Given information =
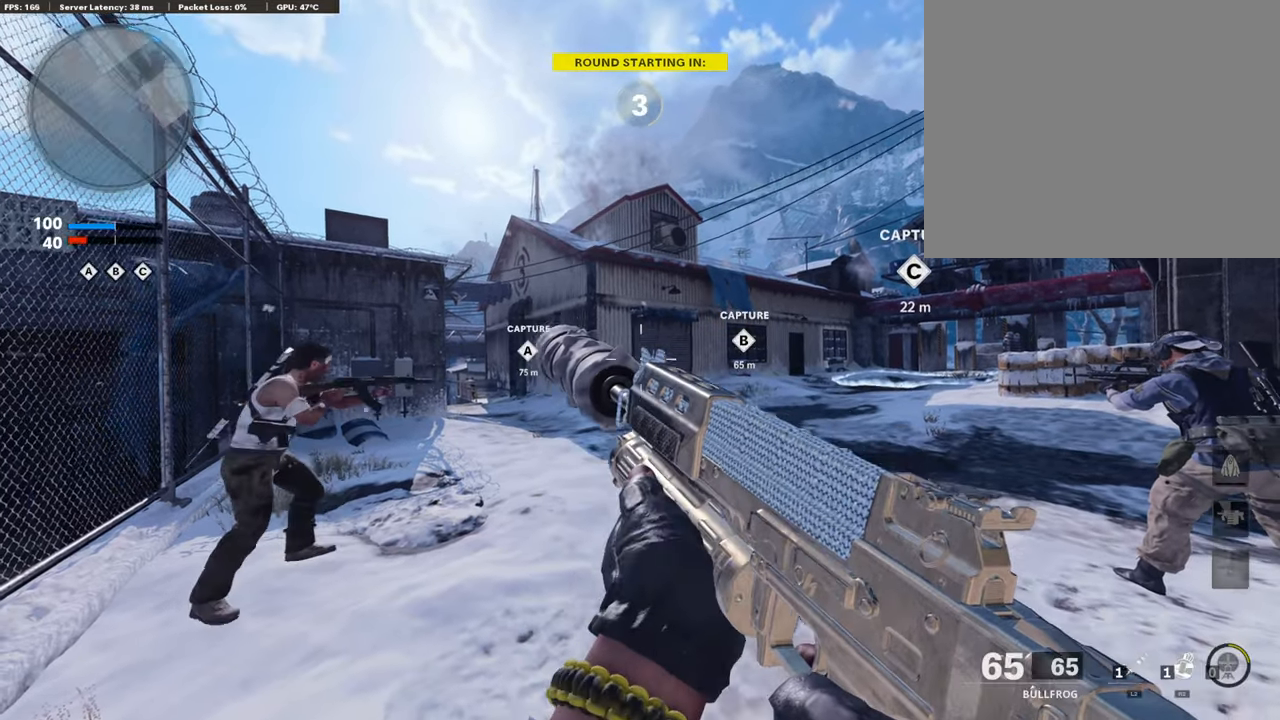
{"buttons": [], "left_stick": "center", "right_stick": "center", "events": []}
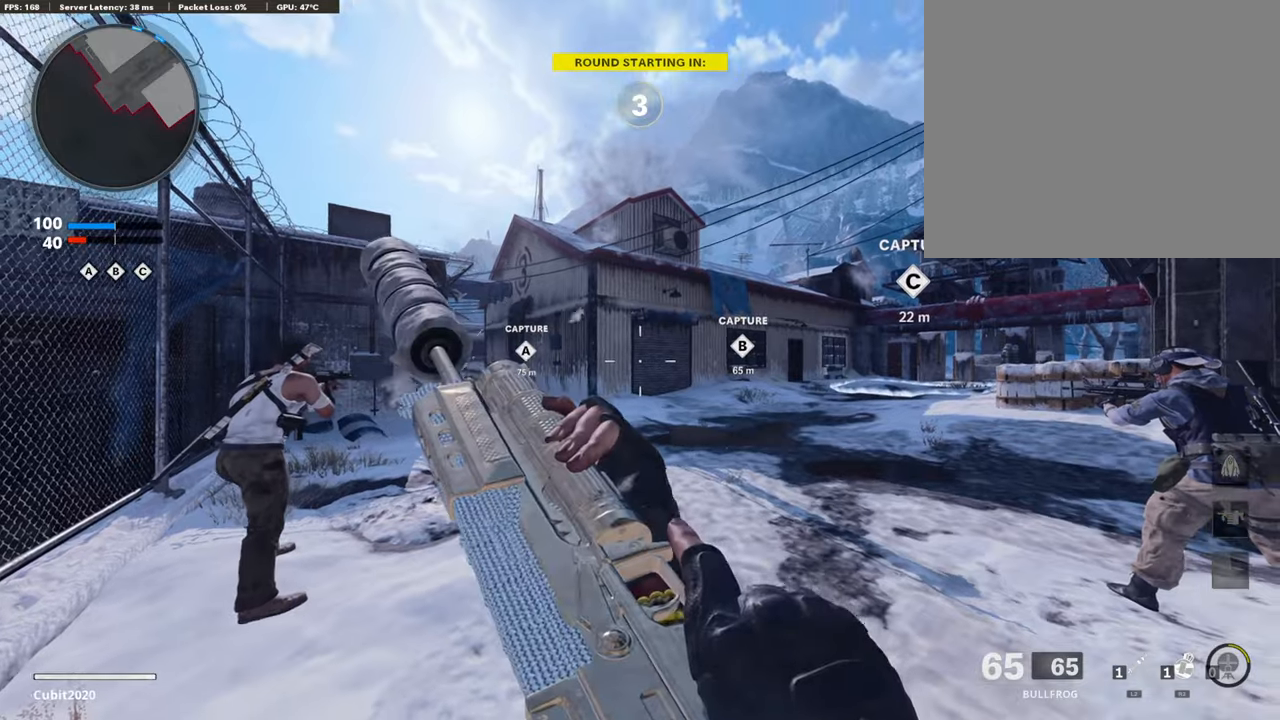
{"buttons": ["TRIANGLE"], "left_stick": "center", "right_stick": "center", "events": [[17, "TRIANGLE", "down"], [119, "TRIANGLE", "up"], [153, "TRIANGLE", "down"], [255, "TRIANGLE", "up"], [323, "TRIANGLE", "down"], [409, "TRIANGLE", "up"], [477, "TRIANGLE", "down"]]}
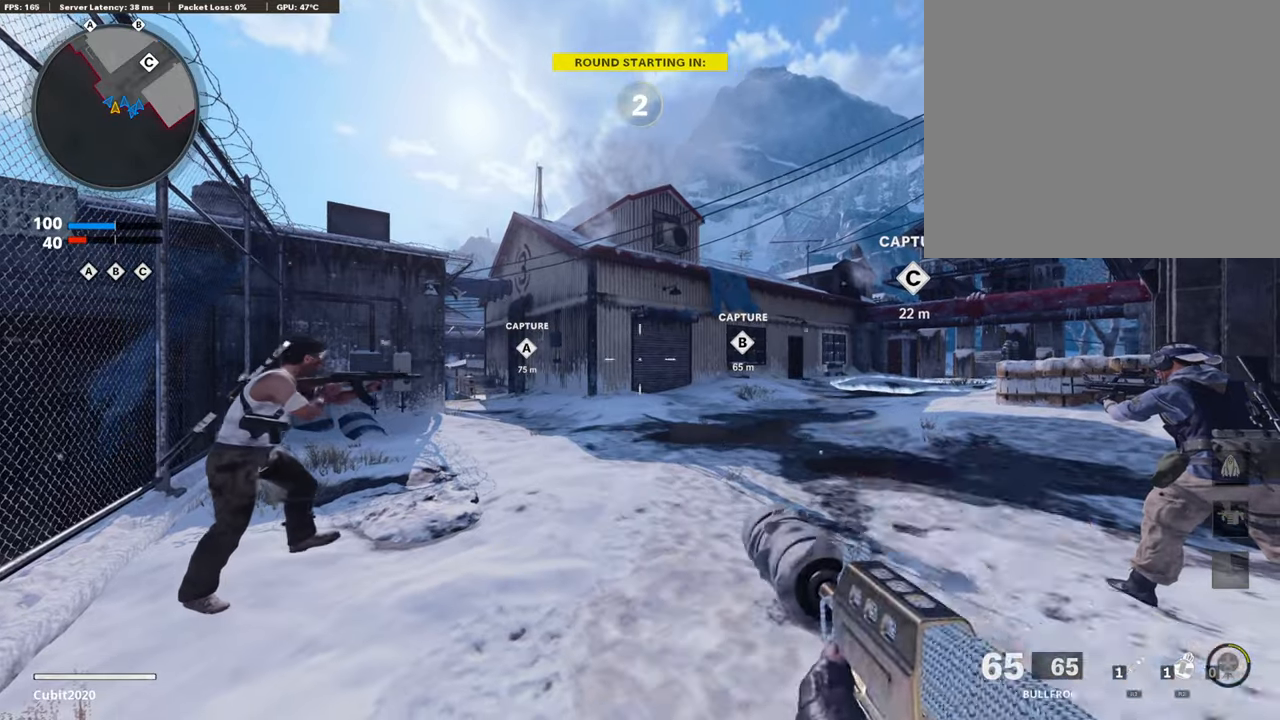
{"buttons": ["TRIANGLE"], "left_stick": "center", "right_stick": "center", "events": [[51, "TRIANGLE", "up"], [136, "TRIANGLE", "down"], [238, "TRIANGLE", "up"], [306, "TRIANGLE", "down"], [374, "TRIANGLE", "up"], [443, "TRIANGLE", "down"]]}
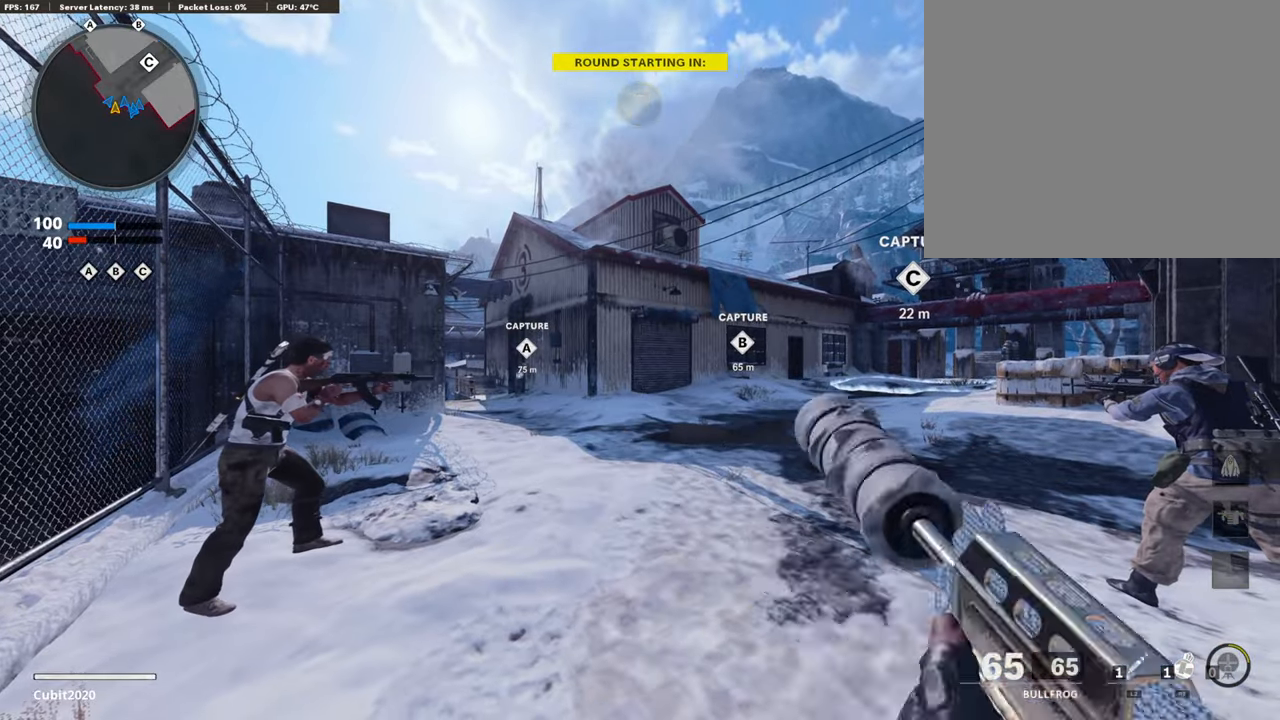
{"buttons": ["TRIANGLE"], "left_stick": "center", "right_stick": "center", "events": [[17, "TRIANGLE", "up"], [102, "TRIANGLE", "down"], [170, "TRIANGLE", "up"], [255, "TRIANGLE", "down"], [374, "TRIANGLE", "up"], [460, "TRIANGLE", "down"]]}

To do =
Show all lines above holding the word "down".

Expected output =
{"buttons": ["TRIANGLE"], "left_stick": "center", "right_stick": "center", "events": [[17, "TRIANGLE", "down"], [119, "TRIANGLE", "up"], [153, "TRIANGLE", "down"], [255, "TRIANGLE", "up"], [323, "TRIANGLE", "down"], [409, "TRIANGLE", "up"], [477, "TRIANGLE", "down"]]}
{"buttons": ["TRIANGLE"], "left_stick": "center", "right_stick": "center", "events": [[51, "TRIANGLE", "up"], [136, "TRIANGLE", "down"], [238, "TRIANGLE", "up"], [306, "TRIANGLE", "down"], [374, "TRIANGLE", "up"], [443, "TRIANGLE", "down"]]}
{"buttons": ["TRIANGLE"], "left_stick": "center", "right_stick": "center", "events": [[17, "TRIANGLE", "up"], [102, "TRIANGLE", "down"], [170, "TRIANGLE", "up"], [255, "TRIANGLE", "down"], [374, "TRIANGLE", "up"], [460, "TRIANGLE", "down"]]}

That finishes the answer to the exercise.